6
$\begingroup$

Showing non-amenability of a (non-abelian) free group is somewhat easy and one can do this immediately after the definition of amenability.

Is there an easy proof of the fact that free groups do not have property (T)?

1 Answers 1

8

Remark: For those unacquainted with Property $(T)$, the standard reference is the freely available book by Bekka-de la Harpe-Valette.

Since groups with property $(T)$ are finitely generated, we can assume that the rank of the free group $F$ is finite. If a group $G$ has property $(T)$ then so does every quotient(1), recall also my answer to your earlier question. However, for a free group $F$ of rank $k$ we have $\mathbb{Z}^k = F/[F,F]$ as abelianization, and it is not difficult to prove that $\mathbb{Z}^k$ doesn't have property $(T)$ directly from the definition(2) or from the fact that an infinite amenable group doesn't have property $(T)$.

▶ _Entries shown_
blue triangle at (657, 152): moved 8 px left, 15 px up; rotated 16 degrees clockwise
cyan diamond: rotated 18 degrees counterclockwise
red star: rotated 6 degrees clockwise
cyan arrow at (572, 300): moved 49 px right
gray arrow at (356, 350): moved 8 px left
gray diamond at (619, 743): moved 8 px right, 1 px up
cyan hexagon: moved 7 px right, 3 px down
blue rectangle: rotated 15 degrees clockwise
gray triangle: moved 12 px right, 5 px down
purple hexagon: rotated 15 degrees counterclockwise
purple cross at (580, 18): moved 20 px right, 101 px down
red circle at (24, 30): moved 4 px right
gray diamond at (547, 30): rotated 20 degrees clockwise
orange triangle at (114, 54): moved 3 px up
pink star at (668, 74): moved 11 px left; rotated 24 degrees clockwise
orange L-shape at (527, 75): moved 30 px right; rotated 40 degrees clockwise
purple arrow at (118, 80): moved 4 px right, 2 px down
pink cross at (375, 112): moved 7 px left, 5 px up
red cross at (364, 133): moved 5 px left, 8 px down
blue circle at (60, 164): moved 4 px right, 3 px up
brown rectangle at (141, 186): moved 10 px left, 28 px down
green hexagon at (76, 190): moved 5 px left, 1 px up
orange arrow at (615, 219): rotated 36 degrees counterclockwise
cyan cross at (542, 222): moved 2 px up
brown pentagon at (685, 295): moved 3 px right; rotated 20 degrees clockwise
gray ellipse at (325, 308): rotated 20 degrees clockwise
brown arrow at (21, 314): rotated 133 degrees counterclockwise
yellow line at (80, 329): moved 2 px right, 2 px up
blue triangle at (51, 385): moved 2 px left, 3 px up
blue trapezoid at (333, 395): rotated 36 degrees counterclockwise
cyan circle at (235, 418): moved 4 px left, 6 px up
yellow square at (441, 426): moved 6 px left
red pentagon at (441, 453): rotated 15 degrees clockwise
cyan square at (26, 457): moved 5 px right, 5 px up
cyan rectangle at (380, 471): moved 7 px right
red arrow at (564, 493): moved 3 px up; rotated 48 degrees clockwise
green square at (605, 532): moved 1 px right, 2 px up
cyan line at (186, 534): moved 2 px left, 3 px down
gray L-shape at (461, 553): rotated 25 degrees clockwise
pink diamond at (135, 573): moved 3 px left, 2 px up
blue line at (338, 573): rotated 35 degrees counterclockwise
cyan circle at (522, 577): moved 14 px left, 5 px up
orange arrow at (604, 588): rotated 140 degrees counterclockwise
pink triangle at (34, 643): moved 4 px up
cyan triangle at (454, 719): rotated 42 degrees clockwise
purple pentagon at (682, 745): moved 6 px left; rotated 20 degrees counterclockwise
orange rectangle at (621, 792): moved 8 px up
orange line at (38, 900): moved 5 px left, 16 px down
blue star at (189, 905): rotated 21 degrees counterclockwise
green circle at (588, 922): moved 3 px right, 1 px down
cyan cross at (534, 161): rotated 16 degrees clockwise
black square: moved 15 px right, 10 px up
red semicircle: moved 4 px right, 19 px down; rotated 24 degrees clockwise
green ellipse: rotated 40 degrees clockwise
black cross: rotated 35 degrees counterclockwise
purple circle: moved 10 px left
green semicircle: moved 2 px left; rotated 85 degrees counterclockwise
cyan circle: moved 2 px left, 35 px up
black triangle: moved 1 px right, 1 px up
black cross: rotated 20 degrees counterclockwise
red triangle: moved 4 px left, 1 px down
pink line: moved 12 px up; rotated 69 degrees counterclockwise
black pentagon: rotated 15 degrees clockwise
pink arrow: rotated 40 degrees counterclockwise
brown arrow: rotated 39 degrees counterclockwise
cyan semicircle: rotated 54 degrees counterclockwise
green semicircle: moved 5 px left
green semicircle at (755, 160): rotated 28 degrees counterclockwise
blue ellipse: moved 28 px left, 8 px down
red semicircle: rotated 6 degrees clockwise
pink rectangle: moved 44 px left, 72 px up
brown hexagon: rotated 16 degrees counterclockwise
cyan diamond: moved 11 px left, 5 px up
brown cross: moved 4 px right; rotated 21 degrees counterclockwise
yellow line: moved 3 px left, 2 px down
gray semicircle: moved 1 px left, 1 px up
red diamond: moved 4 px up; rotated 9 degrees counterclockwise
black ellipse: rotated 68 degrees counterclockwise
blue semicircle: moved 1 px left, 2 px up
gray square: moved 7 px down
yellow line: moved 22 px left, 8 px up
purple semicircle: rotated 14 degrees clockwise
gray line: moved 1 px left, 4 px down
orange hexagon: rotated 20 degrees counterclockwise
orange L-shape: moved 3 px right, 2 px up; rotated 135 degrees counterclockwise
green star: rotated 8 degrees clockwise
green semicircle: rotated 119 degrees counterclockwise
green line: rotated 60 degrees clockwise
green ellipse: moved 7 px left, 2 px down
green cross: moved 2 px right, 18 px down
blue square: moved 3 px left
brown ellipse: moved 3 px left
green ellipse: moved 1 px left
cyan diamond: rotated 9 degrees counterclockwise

▶ _What the task requires_
Print the stretch of the property (T) thread from "Is there an" through "Bekka-de la Harpe-Valette.", copying it exactly.

▶ _Exercise result_
Is there an easy proof of the fact that free groups do not have property (T)?

1 Answers 1

8

Remark: For those unacquainted with Property $(T)$, the standard reference is the freely available book by Bekka-de la Harpe-Valette.